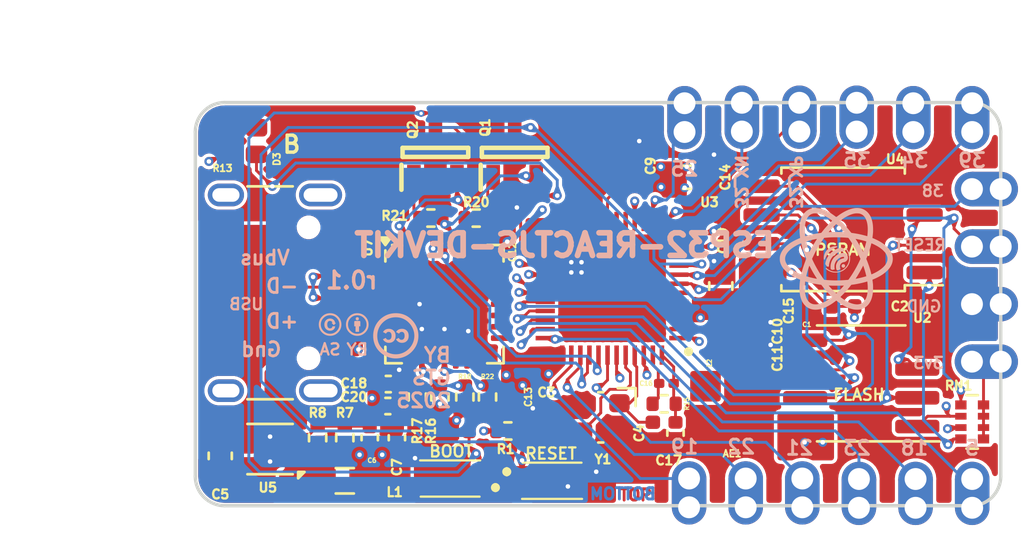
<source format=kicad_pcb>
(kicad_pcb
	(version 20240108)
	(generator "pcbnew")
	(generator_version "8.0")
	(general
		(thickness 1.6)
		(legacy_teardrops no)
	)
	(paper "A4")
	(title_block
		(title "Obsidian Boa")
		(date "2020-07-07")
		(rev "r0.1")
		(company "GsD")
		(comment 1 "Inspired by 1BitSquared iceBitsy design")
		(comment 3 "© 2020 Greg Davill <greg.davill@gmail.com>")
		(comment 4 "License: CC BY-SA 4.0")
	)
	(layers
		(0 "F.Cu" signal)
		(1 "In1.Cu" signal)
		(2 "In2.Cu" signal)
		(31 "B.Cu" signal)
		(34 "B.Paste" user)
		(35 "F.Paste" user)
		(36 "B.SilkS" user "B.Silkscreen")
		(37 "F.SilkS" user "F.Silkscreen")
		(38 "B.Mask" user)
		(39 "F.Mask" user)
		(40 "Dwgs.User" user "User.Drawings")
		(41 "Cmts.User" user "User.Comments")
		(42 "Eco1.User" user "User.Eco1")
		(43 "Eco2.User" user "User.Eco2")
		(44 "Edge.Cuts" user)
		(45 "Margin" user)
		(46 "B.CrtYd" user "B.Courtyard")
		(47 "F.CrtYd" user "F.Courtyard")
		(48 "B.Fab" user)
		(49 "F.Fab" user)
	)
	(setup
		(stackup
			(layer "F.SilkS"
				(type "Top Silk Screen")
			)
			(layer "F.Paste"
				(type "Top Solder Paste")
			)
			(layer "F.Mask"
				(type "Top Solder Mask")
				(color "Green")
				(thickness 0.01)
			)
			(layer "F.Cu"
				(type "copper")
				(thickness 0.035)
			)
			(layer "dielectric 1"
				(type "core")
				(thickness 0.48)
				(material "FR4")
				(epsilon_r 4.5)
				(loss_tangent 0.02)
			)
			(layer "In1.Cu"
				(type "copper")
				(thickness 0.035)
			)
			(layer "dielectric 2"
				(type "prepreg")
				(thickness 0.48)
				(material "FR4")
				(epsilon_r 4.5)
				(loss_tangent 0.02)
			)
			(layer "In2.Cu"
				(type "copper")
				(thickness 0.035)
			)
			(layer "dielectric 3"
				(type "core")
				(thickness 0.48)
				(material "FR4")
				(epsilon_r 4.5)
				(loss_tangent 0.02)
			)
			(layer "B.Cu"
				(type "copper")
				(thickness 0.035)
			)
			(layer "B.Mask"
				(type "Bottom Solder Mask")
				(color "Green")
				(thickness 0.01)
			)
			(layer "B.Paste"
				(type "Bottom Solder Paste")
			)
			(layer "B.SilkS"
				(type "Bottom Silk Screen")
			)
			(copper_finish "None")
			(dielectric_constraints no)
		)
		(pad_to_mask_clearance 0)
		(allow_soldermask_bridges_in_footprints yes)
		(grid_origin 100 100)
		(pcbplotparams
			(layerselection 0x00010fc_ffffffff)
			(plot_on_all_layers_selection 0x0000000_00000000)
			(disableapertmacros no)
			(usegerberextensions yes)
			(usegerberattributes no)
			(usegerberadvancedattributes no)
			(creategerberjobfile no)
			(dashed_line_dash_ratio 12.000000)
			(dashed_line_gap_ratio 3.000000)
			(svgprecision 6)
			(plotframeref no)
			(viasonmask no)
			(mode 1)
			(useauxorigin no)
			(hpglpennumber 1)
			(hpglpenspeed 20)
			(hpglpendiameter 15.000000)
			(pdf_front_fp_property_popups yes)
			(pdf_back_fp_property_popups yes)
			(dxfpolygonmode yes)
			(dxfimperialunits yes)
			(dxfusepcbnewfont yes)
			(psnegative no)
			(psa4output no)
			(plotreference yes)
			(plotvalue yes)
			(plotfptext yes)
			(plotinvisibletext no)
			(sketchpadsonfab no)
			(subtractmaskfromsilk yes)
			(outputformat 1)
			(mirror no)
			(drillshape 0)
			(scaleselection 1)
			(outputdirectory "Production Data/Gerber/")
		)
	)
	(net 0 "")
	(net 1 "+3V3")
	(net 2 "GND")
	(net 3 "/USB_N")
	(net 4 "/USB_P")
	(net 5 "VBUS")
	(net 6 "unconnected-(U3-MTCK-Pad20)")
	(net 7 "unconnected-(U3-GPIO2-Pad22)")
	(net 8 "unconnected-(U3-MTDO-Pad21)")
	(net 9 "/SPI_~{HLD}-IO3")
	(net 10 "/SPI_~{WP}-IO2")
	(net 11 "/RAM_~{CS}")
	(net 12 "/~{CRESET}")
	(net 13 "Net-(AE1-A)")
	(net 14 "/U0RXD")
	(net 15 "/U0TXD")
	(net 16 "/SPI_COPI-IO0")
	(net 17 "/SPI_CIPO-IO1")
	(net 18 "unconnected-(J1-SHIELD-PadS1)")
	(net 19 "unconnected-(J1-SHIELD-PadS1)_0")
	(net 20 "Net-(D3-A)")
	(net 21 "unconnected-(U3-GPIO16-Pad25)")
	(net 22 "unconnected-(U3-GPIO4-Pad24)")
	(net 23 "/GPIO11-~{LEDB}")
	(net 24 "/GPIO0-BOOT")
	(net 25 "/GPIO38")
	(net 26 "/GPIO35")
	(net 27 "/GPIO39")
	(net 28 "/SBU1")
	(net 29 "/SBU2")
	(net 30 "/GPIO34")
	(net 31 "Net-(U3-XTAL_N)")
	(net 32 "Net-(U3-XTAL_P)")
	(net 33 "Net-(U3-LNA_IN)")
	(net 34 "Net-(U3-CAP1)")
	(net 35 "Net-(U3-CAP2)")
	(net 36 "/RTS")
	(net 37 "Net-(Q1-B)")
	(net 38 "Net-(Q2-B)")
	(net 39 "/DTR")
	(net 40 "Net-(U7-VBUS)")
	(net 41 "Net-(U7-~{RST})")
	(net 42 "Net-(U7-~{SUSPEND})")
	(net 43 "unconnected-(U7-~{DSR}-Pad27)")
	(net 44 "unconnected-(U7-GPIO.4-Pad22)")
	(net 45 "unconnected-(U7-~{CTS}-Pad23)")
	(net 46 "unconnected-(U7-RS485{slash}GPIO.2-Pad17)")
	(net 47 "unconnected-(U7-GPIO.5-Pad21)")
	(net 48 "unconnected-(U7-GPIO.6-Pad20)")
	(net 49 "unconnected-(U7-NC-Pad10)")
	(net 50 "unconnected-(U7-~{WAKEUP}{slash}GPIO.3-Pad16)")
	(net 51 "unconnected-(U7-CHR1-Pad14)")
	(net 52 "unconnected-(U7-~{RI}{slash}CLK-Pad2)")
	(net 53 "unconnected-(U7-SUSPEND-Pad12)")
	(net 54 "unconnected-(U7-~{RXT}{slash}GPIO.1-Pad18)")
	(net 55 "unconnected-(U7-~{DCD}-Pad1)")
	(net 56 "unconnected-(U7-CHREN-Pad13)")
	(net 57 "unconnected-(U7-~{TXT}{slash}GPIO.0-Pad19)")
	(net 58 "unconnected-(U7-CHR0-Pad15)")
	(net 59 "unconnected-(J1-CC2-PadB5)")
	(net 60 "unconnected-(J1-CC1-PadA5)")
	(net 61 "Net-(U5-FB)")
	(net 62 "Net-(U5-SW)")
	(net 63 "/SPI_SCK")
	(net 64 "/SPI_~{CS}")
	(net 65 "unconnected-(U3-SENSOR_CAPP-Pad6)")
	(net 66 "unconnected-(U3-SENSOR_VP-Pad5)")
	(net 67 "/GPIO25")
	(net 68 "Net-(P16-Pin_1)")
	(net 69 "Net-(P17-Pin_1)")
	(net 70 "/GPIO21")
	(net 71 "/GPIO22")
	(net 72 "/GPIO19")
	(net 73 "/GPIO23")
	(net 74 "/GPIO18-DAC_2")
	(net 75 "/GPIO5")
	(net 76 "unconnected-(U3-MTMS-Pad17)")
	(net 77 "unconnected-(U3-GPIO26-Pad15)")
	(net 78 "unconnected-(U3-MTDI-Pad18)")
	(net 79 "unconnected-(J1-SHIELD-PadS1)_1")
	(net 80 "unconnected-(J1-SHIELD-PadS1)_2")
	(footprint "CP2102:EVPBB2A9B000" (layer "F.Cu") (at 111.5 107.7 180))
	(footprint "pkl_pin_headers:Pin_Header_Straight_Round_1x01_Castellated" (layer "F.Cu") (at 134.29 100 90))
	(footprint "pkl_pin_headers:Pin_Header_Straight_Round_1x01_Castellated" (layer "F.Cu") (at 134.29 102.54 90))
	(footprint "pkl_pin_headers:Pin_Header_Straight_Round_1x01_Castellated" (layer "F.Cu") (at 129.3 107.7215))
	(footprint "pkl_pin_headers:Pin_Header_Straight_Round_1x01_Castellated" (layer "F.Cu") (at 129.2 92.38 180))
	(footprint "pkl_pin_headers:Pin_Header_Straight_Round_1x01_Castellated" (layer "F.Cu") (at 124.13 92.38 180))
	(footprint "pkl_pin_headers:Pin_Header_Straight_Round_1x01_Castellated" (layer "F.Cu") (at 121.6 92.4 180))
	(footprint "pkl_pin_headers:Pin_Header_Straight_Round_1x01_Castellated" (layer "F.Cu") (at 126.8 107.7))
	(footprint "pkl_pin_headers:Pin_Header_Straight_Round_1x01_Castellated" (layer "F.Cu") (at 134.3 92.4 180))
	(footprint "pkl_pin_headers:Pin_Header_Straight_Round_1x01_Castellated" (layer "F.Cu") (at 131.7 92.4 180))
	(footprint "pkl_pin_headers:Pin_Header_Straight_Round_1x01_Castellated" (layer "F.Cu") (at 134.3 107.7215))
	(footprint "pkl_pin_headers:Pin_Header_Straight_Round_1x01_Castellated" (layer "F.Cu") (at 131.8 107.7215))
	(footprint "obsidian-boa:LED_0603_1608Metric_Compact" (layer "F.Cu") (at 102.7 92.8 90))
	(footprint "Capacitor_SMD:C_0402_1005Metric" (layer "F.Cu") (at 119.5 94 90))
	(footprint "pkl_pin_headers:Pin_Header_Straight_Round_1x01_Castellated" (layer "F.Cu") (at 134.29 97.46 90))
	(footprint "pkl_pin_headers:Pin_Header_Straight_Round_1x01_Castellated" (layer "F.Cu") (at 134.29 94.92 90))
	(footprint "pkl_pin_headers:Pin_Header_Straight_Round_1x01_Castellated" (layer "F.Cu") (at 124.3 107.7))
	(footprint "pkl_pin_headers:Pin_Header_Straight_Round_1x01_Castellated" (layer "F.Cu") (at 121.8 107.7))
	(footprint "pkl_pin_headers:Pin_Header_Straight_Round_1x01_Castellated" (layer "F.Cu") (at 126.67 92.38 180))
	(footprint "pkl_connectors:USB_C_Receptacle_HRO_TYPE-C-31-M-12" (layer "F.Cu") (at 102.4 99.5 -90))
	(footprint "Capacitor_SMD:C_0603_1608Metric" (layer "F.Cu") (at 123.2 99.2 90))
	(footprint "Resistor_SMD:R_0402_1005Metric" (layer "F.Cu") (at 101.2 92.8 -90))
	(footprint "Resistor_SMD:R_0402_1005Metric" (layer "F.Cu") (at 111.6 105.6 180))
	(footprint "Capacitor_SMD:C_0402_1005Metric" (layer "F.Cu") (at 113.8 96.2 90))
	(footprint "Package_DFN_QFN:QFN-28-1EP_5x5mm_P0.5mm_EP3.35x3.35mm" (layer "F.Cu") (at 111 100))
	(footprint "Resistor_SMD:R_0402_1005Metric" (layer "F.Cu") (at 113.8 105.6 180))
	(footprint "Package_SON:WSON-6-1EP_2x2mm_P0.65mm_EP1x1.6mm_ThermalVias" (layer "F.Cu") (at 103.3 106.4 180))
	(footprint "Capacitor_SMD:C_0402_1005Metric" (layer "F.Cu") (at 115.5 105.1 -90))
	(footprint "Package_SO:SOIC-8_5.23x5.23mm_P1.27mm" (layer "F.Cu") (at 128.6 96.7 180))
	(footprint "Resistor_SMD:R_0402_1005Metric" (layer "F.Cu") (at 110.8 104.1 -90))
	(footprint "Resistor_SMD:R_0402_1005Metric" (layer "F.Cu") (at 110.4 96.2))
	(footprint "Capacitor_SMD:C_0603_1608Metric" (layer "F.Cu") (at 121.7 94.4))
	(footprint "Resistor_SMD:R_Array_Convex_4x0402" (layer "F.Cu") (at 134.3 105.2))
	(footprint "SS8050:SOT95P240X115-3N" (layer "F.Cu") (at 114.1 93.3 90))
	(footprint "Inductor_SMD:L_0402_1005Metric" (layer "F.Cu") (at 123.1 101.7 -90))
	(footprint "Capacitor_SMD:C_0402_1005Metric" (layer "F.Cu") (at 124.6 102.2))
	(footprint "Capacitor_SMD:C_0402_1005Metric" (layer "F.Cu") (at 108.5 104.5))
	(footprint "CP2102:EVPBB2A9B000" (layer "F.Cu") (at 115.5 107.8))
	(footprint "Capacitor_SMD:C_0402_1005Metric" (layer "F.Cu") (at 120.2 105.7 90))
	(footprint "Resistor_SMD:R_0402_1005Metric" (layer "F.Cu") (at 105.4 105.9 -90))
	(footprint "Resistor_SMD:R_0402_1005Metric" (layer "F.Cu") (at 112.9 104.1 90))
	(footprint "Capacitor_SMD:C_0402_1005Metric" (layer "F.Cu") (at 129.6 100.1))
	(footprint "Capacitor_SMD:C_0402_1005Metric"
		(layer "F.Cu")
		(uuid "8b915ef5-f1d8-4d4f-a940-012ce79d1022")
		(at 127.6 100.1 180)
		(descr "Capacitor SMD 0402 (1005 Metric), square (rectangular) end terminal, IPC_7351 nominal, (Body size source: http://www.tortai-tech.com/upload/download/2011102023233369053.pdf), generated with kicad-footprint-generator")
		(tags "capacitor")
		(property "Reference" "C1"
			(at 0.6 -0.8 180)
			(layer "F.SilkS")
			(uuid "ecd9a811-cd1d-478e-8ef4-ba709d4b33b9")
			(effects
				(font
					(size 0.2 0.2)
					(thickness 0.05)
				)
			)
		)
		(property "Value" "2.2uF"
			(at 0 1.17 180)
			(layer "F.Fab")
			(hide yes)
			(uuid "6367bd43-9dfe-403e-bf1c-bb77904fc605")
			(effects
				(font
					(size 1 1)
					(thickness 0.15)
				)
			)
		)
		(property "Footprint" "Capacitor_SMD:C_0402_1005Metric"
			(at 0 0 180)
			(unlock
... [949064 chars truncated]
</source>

——

WRITTEN TASK:
Among the lines above, list those that contain the word "CrtYd".

EXERCISE RESULT:
		(46 "B.CrtYd" user "B.Courtyard")
		(47 "F.CrtYd" user "F.Courtyard")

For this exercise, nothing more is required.